“Molte famiglie perderanno i loro cari”. È la frase shock pronunciata alcuni giorni fa dal premier inglese Boris Johnson, che ha parlato alla nazione dopo l’aumentare dei casi di coronavirus nel Regno Unito. Ma altrettanto scioccante, per molti, è stato sapere cosa l’Inghilterra ha in mente di fare per contrastare il contagio: niente, semplicemente aspettare che gli inglesi sviluppino gli anticorpi.
Un atteggiamento, quello del premier, affiancato dagli esperti scientifici e sanitari del governo, che inevitabilmente si ripercuote sui comportamenti della popolazione.

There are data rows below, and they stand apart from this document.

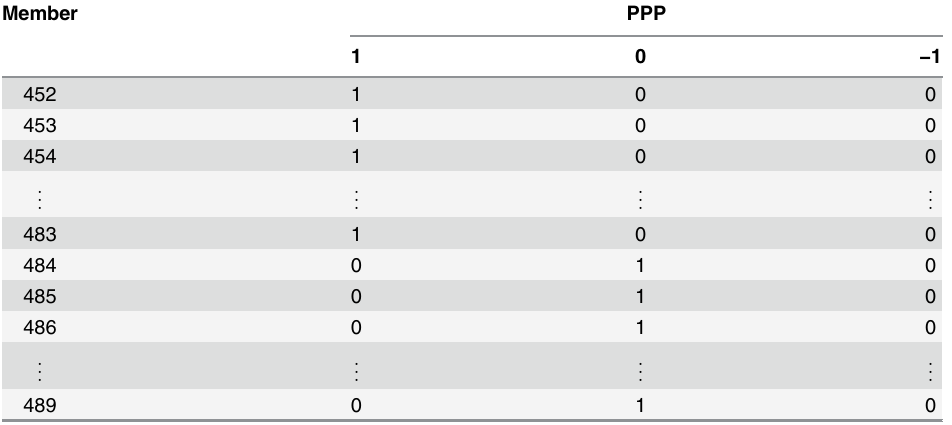
Table 17. A decomposition of Table 10 into multi-tables of Boolean-Valued for PKB. Member PKB 1 0 − 1 490 1 0 0 491 1 0 0 492 1 0 0 . .. . .. . .. . .. 497 1 0 0 498 0 1 0 499 0 1 0 500 0 1 0 . .. . .. . .. . .. 517 0 1 0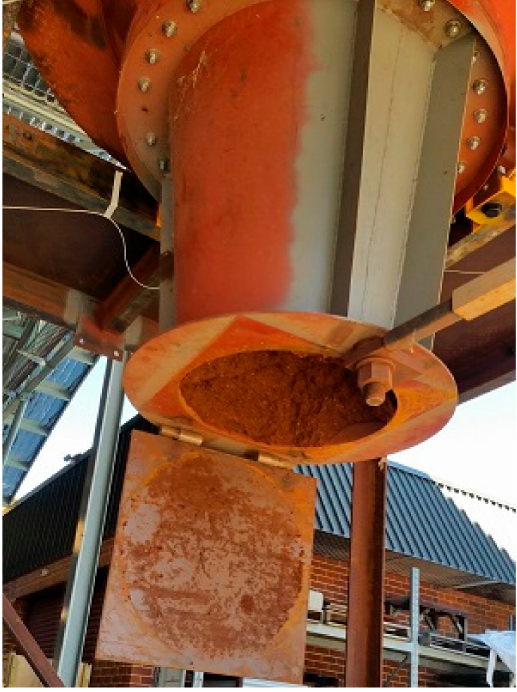
Figure 4. Procedure to evaluate Equation (1).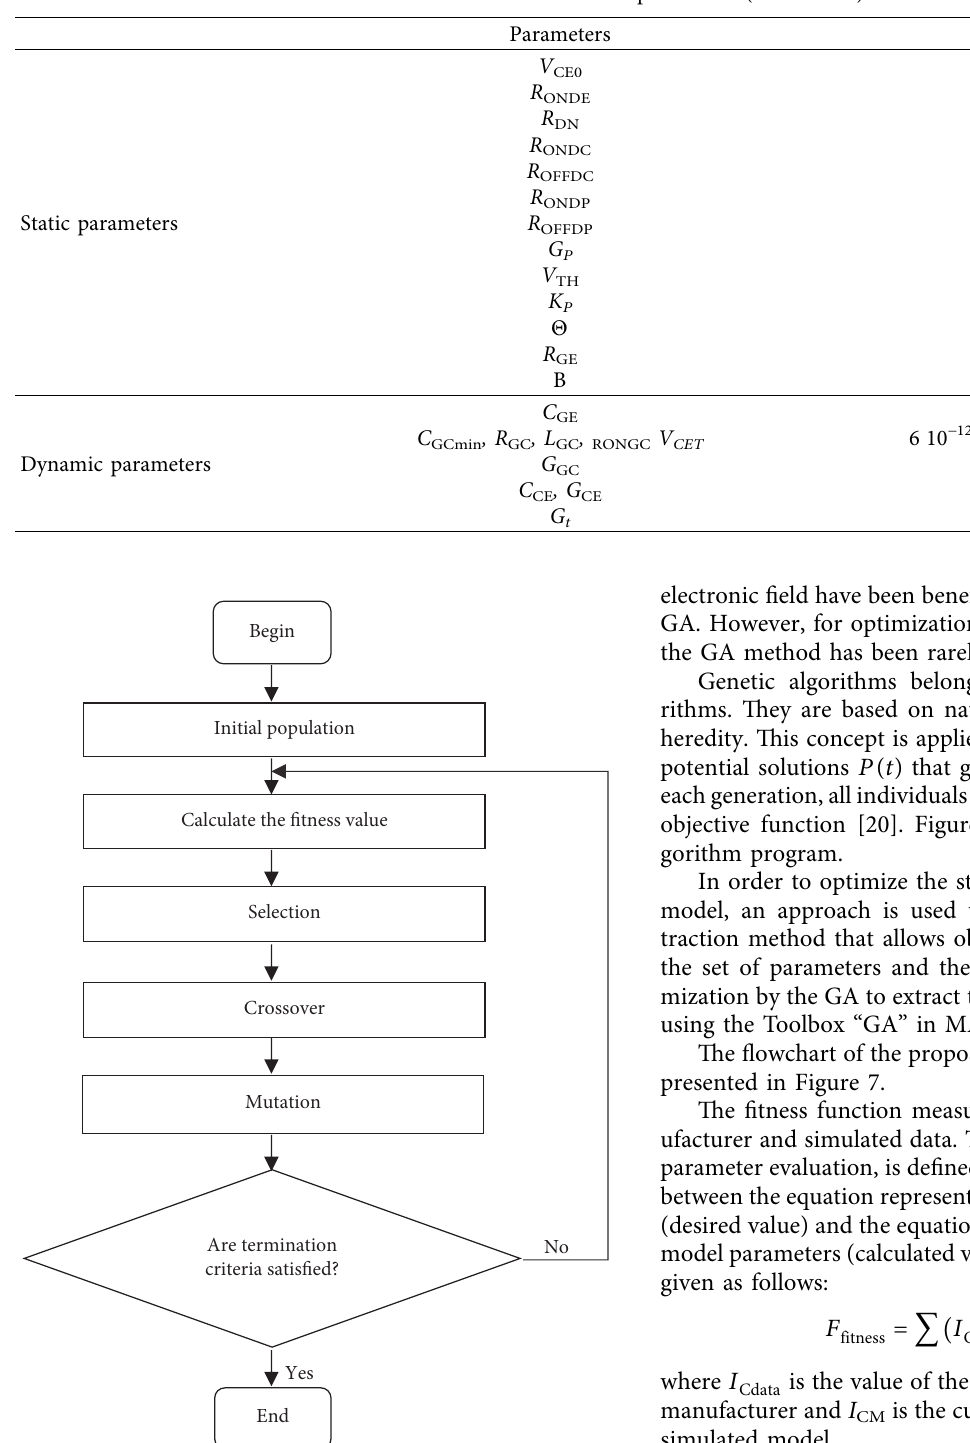
Figure 5: Flowchart of the standard genetic algorithm (GA).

Da anni a Londra vive la sanremese Stefania Rulfi, un passato in politica, oggi manager della galleria d’arte Richard Orlinski. L’abbiamo contattata per chiederle come nella vita di tutti i giorni gli inglesi stanno convivendo con il virus. Se in Italia le prescrizioni del governo hanno costretto tutti i cittadini a rimanere nelle proprie case fino al 3 aprile, in Inghilterra, nonostante i segnali che arrivano dal resto del mondo sembrano anni luce dall’adottare provvedimenti di questo tipo.
“Non conosco nessuno che si sia ammalato, – conclude – nelle mie conoscenze non c’è nessuno, tutte le persone che conosco, che sono tante, come me stanno facendo vita regolare”.